(Collected data)

• • • •

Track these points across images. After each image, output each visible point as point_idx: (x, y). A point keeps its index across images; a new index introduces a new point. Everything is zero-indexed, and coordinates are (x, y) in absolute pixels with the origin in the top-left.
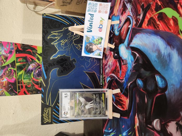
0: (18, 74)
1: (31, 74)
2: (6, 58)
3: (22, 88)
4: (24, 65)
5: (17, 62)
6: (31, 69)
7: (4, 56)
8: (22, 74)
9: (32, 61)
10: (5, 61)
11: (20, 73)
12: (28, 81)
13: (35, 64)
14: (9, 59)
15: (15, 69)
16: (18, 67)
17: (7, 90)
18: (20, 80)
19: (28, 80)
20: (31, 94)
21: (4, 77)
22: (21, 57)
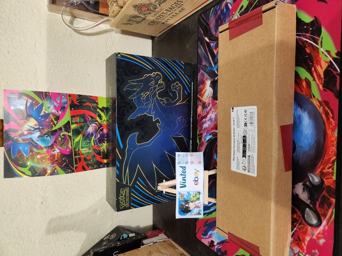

• • • •

**Exercise requirements:** Rewrite all the items above with "top-left" changed to "upper-left" and everything else kept the same. Omit the pictures from your answer.

**Exercise output:**
Track these points across images. After each image, output each visible point as point_idx: (x, y). A point keeps its index across images; a new index introduces a new point. Everything is zero-indexed, and coordinates are (x, y) in absolute pixels with the origin in the upper-left.
0: (18, 74)
1: (31, 74)
2: (6, 58)
3: (22, 88)
4: (24, 65)
5: (17, 62)
6: (31, 69)
7: (4, 56)
8: (22, 74)
9: (32, 61)
10: (5, 61)
11: (20, 73)
12: (28, 81)
13: (35, 64)
14: (9, 59)
15: (15, 69)
16: (18, 67)
17: (7, 90)
18: (20, 80)
19: (28, 80)
20: (31, 94)
21: (4, 77)
22: (21, 57)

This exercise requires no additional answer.